The only option was a sea option.  He paid a smuggler 700 Euros to take him by boat to the Greek Island of Mytilini.  Interestingly, the price was 300 Euros cheaper for him than when he wife went because the borders between Greece and Western Europe are now closed.  Supply and demand dictates smuggler prices and the demand for Greece has fallen now that it no longer offers access into Western Europe.  Once at sea, their small overloaded ship bobbed along the waves as they crossed into Greek controlled waters.  The Greek navy picked them up and shipped them to Athens on a Ferry.  

Several attempts to cross into Western Europe illegally have not only failed, but have been met with stiff resistance.  Without proper identification he cannot go forward and he cannot go back.  He pays 300 Euros a month for rent, which his wife wires to him from Germany.  I don’t know how she gets the money.  The land route that he took getting here would be just as treacherous to use for a return to Syria and with added risk.  If he tries to cross from rebel controlled territory back into the lands occupied by the Syrian army he would risk being shot as a traitor or a spy.  He is effectively locked out of his homeland with fewer prospects than he had envisioned when he first fled.  He can’t go forward and he can’t go back.  He is a man without a country.      

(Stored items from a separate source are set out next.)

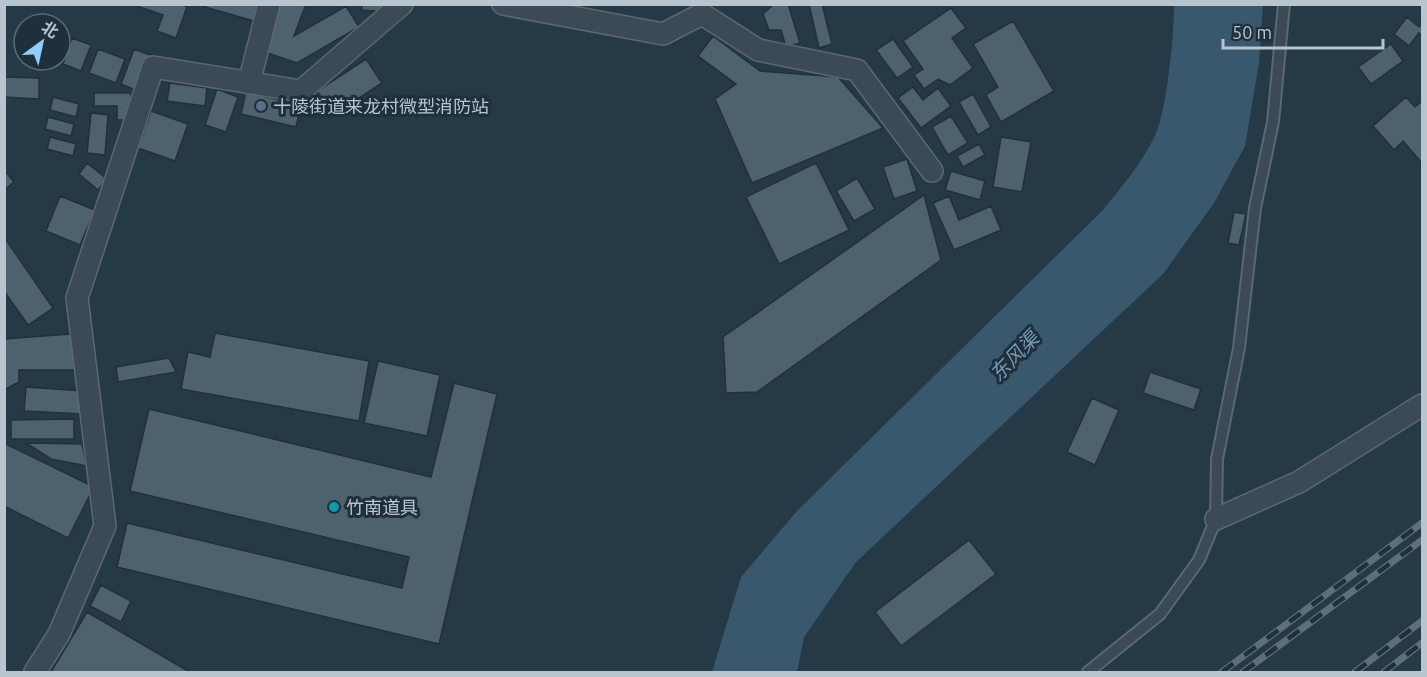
<svg xmlns="http://www.w3.org/2000/svg" width="1427" height="677" font-family="Ubuntu,'Noto Sans SC',sans-serif">
<rect width="100%" height="100%" fill="#263946"/>
<path fill="#39586d" d="M1174 5H1263L1259 63 1245 146 1214 203 1163 274 856 562 804 637 797 672H712L741 577 797 511 1102 211C1121 188 1141 164 1155 136 1167 109 1174 36 1174 5Z"/>
<path fill="#4d616e" stroke="#21313c" stroke-width="1.5" d="M181 4 187 7 176 38 157 31 163 15 134 5Z
M206 4H266L261 23 205 7Z
M279 4H306L294 36 346 6 359 27 297 63 262 51Z
M362 4H386L385 12 362 10Z
M774 4H788L800 43 786 47 781 30H769L763 14Z
M809 4H822L832 44 819 48Z
M951 8 966 28 952 38 973 68 950 85 938 79 924 89 914 75 923 69 903 41Z
M1407 17 1419 27 1422 23V36L1419 33 1409 46 1394 34Z
M1013 21 1054 91 1001 122 986 95 998 87 973 44Z
M713 36 760 71 838 77 883 128 752 183 715 99 736 84 698 56Z
M72 38 91 45 81 71 63 64Z
M893 39 913 67 897 78 876 50Z
M1391 44 1403 61 1371 84 1358 67Z
M98 49 125 59 116 83 89 73Z
M134 49 153 56 140 92 121 84Z
M366 59 382 83 333 115 317 91Z
M4 77 39 78V99L4 97Z
M170 83 207 88 205 106 167 101Z
M913 87 923 100 938 88 951 106 921 128 898 98Z
M217 89 238 97 226 132 205 125Z
M246 92 301 105 296 127 241 114Z
M94 93H131V120H117V106H94Z
M973 94 991 127 978 135 959 102Z
M53 97 79 104 76 117 50 110Z
M1406 97 1415 107 1422 101V163L1403 141 1394 150 1373 126Z
M151 111 188 124 175 161 138 148Z
M91 113 108 115 105 155 87 153Z
M951 116 968 143 948 155 932 127Z
M48 117 74 124 71 136 45 129Z
M50 137 76 144 73 156 47 149Z
M1001 137 1031 142 1022 192 993 187Z
M979 144 985 155 963 167 957 156Z
M907 159 917 191 894 199 883 167Z
M87 163 107 179 98 190 79 174Z
M816 163 849 230 779 264 746 197Z
M4 170 14 182 4 190Z
M951 171 985 181 980 200 945 190Z
M857 178 875 209 854 221 836 191Z
M924 195 941 260 757 392 726 393 723 337Z
M60 196 95 210 80 245 46 231Z
M949 196 959 220 991 206 1001 230 954 250 933 203Z
M1234 212 1246 214 1239 245 1228 243Z
M4 237 53 308 28 325 4 291Z
M215 333 369 361 359 421 181 389 188 352 210 357Z
M70 334 75 336V370H19V382L4 390V339Z
M169 358 176 372 118 382 116 367Z
M378 361 440 375 427 436 364 423Z
M1150 372 1201 389 1194 410 1143 393Z
M454 383 497 394 439 644 117 567 127 523 402 588 409 557 130 491 149 409 431 477Z
M26 387 84 391 83 414 24 411Z
M1092 398 1119 410 1095 465 1067 452Z
M74 419V439H11V420Z
M4 443 94 487 68 538 4 506Z
M26 443 82 444 87 466 51 459Z
M969 540 996 574 901 646 875 612Z
M101 585 131 601 121 622 90 606Z
M87 612 188 671 187 672H51Z"/>
<g fill="none" stroke-linecap="round" stroke-linejoin="round">
<defs>
<path id="service" d="M1088 672 1160 614 1199 560 1216 519 1217 459 1239 348 1255 208 1273 122 1284 4"/>
<path id="minor" d="M503 4 663 34 702 14 758 50 857 70 932 171
M249 83 269 4
M1216 519 1299 482 1422 405
M35 672 59 634 105 526 77 298 153 67 301 91 402 4"/>
</defs>
<use href="#service" stroke="#596872" stroke-width="14"/>
<use href="#minor" stroke="#596872" stroke-width="24"/>
<use href="#service" stroke="#3b4a55" stroke-width="10"/>
<use href="#minor" stroke="#3b4a55" stroke-width="21"/>
<defs>
<path id="rail" d="M1222 672 1422 523
M1243 672 1422 540
M1355 672 1422 621
M1384 672 1422 643"/>
</defs>
<use href="#rail" stroke="#5d6f7c" stroke-width="7"/>
<use href="#rail" stroke="#1f2f3b" stroke-width="4.5" stroke-dasharray="14" stroke-linecap="butt"/>
</g>
<circle fill="#5c6f8a" stroke="#1f2f3b" stroke-width="2" cx="261" cy="106" r="6"/>
<circle fill="#0f9aa8" stroke="#1f2f3b" stroke-width="2" cx="334" cy="507" r="6"/>
<g text-anchor="middle" dominant-baseline="central" stroke-width="6" stroke-linejoin="round" paint-order="stroke">
<g font-size="18" fill="#b9c5ce" stroke="#1f2f3b" text-anchor="start">
<text x="273" y="106">十陵街道来龙村微型消防站</text>
<text x="346" y="507">竹南道具</text>
</g>
<g font-size="20" font-style="italic" fill="#779bb3" stroke="#1f2f3b">
<text transform="translate(1014 356) rotate(-46)">东风渠</text>
</g>
</g>
<rect width="1427" height="677" fill="none" stroke="#b9c5ce" stroke-width="12"/>
<g transform="translate(42 42) rotate(33)"><circle r="28" fill="#1f2f3b" stroke="#5d6b76" stroke-width="1.5"/>
<path d="M0-4.5L10 22L0 15L-10 22Z" fill="#8ecdfe"/>
<text y="-9" font-size="16" font-weight="bold" text-anchor="middle" fill="#b9c5ce">北</text>
</g>
<path d="M1223 39v9h160v-9" fill="none" stroke="#b9c5ce" stroke-width="3"/>
<text x="1232" y="39" font-size="18" fill="#b9c5ce" stroke="#1f2f3b" stroke-width="4.5" paint-order="stroke">50 m</text>
</svg>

I wrote this blog post in my head as a rode the subway home this evening.  After dinner I met some other Syrian friends to play soccer in the park.  It was a moment of laughs and playfulness for them.  Like Khaled, they don’t have immediate options for moving forward, but their prospects are not so dim.  Still, they are waiting with no control over their future.  Waiting and hoping next to gates that are currently closed.  

As dusk was falling we walked to another section of the National Gardens.  There are several animals and birds on display in a small public zoo.  If was fun to show this little treasure to a young Syrian boy who was with us.  He told us the name of each bird and animal in Arabic.  

I noticed two types of birds.  Some were caged on the side and the top.  Others, like them were effectively caged (peacocks), because they were too heavy to fly over the fences.  But there were other birds like the pigeons and the morning doves which fly back and forth into and out of the zoo.  They are not bound by the fences and are free to move as they wish.  

The image struck me as a picture of my current situation.  As we kick the ball on the grass, we are not so different – my Syrian friends and me.  And yet our futures are vastly different.  Armed with my American passport, I can freely pass through nearly any border checkpoint in the world.  Like the morning dove at the zoo, I can fly into the cage anytime I please.  And in one more month, I will fly home.  The fences don’t keep me in.  My friends cannot leave.  The border stops them.  In their own ways, striking as the peacock – and yet just as caged.  At the border we are vastly different.  

The roots of the refugee crisis are complex and the solutions are equally challenging.  We offer to pray and we offer our friendship now, while we are here.  We offer the hope of an eternal King who transcends national boundaries.  Our prayers can cross over the gates, even when we are gone.  But as I contemplate my eventual return to the United States I am reminded of the people we will leave behind.  Real people like you and me.  Waiting and hoping.  And pacing.  Like a bird in a cage.